*The input*.
--------
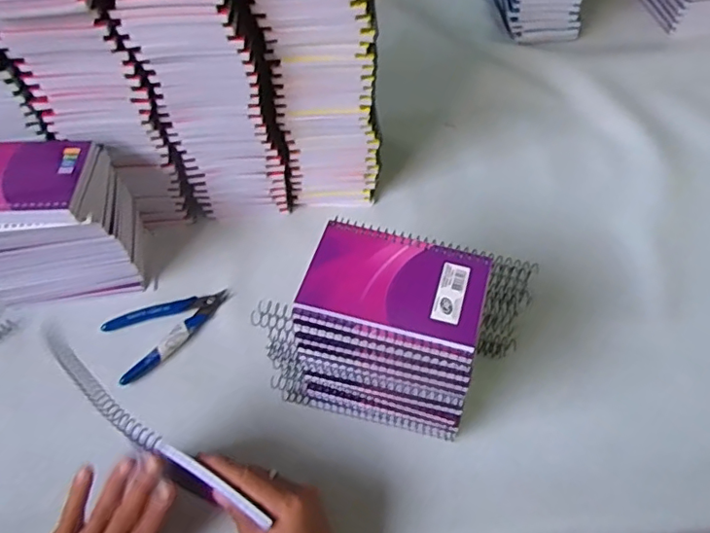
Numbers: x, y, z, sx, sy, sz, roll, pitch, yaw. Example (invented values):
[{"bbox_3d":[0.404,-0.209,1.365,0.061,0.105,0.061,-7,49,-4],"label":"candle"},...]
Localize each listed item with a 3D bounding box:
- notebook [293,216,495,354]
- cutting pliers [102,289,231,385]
[{"bbox_3d":[0.031,0.009,0.407,0.128,0.005,0.085,14,56,10],"label":"notebook"},{"bbox_3d":[-0.186,0.051,0.537,0.068,0.011,0.123,38,63,24],"label":"cutting pliers"}]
--------
*The task*.
Print the material above once more, exactly, minus the pictures.

*Result below*.
Numbers: x, y, z, sx, sy, sz, roll, pitch, yaw. Example (invented values):
[{"bbox_3d":[0.404,-0.209,1.365,0.061,0.105,0.061,-7,49,-4],"label":"candle"},...]
Localize each listed item with a 3D bounding box:
- notebook [293,216,495,354]
- cutting pliers [102,289,231,385]
[{"bbox_3d":[0.031,0.009,0.407,0.128,0.005,0.085,14,56,10],"label":"notebook"},{"bbox_3d":[-0.186,0.051,0.537,0.068,0.011,0.123,38,63,24],"label":"cutting pliers"}]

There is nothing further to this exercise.